Beschluss vom 22.05.2008 -
BVerwG 8 B 33.08ECLI:DE:BVerwG:2008:220508B8B33.08.0

  • Zitiervorschlag

    BVerwG, Beschluss vom 22.05.2008 - 8 B 33.08 - [ECLI:DE:BVerwG:2008:220508B8B33.08.0]

Beschluss

BVerwG 8 B 33.08

  • VG Gera - 16.01.2008 - AZ: VG 2 K 392/07

In der Verwaltungsstreitsache hat der 8. Senat des Bundesverwaltungsgerichts
am 22. Mai 2008
durch den Richter am Bundesverwaltungsgericht Dr. Pagenkopf,
den Richter am Bundesverwaltungsgericht Postier und
die Richterin am Bundesverwaltungsgericht Dr. Hauser
beschlossen:

  1. Die Beschwerde des Klägers gegen die Nichtzulassung der Revision in dem aufgrund mündlicher Verhandlung vom 16. Januar 2008 ergangenen Urteil des Verwaltungsgerichts Gera wird zurückgewiesen.
  2. Der Kläger trägt die Kosten des Beschwerdeverfahrens mit Ausnahme der außergerichtlichen Kosten der Beigeladenen, die diese selbst tragen.
  3. Der Wert des Streitgegenstandes wird für das Beschwerdeverfahren auf 5 000 € festgesetzt.

Gründe

1 Die auf die Zulassungsgründe gemäß § 132 Abs. 2 Nr. 1 und 2 VwGO gestützte Beschwerde ist unbegründet.

2 Die Rechtssache hat nicht die geltend gemachte grundsätzliche Bedeutung im Sinne des § 132 Abs. 2 Nr. 1 VwGO. Die Beschwerde hält für klärungsbedürftig, ob der faktische Enteignungsbegriff auch gegen den Eigentümer gewendet werden kann. Eine solche Lesart wäre mit Art. 14 GG nicht vereinbar. Die aufgeworfenen Fragen lassen sich anhand der Rechtsprechung des Bundesverwaltungsgerichts und des Bundesverfassungsgerichts beantworten. Eine Enteignung im Sinne des Vermögensgesetzes setzt keine bestimmte Form der Enteignung voraus; sie ist vielmehr immer dann anzunehmen, wenn der frühere Eigentümer durch hierauf gerichtete staatliche Maßnahmen vollständig und endgültig aus seinem Eigentum verdrängt worden ist (Beschluss vom 21. September 1994 - BVerwG 7 B 14.94 - Buchholz 428 § 1 VermG Nr. 30; Urteil vom 23. Januar 1997 - BVerwG 7 C 19.96 - Buchholz 428 § 3 VermG Nr. 15).
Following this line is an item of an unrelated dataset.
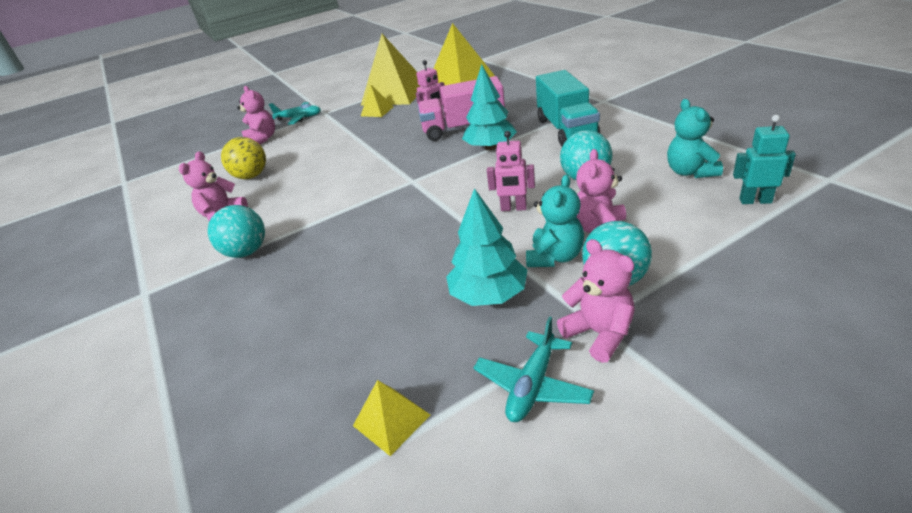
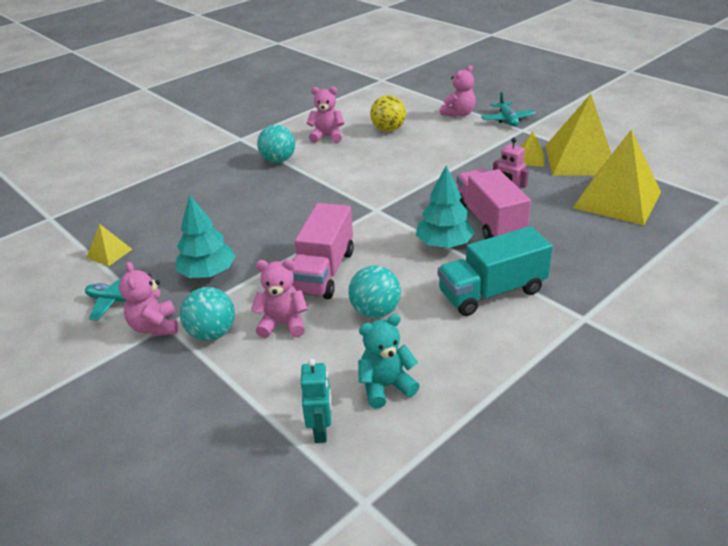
camera: 75 degrees right, 0 degrees up
(513, 208) = (323, 272): pink robot -> pink truck
(555, 257) = (247, 301): turquoise teddy bear -> none
(599, 333) = (155, 327): pink teddy bear -> pink teddy bear turned 120 degrees clockwise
3 Die Eigentumsgarantie des Grundgesetzes verpflichtet den Gesetzgeber nicht, alle Enteignungen in der DDR vermögensrechtlich als wiedergutmachungspflichtigen Zugriff auf den enteigneten Vermögenswert zu bewerten, wenn die Enteignung den Maßstäben des Art. 14 Abs. 3 GG nicht genügt hat (Beschluss vom 24. Februar 1998 - BVerwG 7 B 42.98 - Buchholz 428 § 1 VermG Nr. 139). Vielmehr war der Gesetzgeber bei der Auswahl der Tatbestände, die an eine Wiedergutmachung anknüpfen wollte, nur durch das Sozialstaatsprinzip und den Gleichheitssatz gebunden. Für Enteignungen in der Deutschen Demokratischen Republik galten die Voraussetzungen des Art. 14 Abs. 3 GG nicht, weil sich der Geltungsbereich des Grundgesetzes auf das Gebiet der Deutschen Demokratischen Republik nicht erstreckte und das Grundgesetz für dieses Gebiet auch nicht rückwirkend in Kraft getreten ist (BVerfG, Beschluss vom 9. Dezember 1997 - 1 BvR 1611/94 - BVerfGE 97, 89). Art. 14 GG gebietet nicht, dass die Bundesrepublik Deutschland für eigentumsentziehende Handlungen der DDR einsteht, die mit einer nach den Maßstäben des Art. 14 Abs. 3 GG unzureichenden Entschädigung verbunden waren. Eine solche Pflicht besteht auch nicht gegenüber solchen deutschen Staatsangehörigen, die im Zeitpunkt der Enteignung ihren Wohnsitz in der Bundesrepublik Deutschland hatten. Eine Verantwortlichkeit der Bundesrepublik Deutschland im Sinne eines Einstehensmüssens für etwaige aus ihrer Sicht rechts- oder verfassungswidrige Hoheitsmaßnahmen in der DDR bestand daher nicht (BVerfG, Urteil vom 23. April 1991 - 1 BvR 1170/90, 1174/90, 1175/90 - BVerfGE 84, 90 <123 f.>).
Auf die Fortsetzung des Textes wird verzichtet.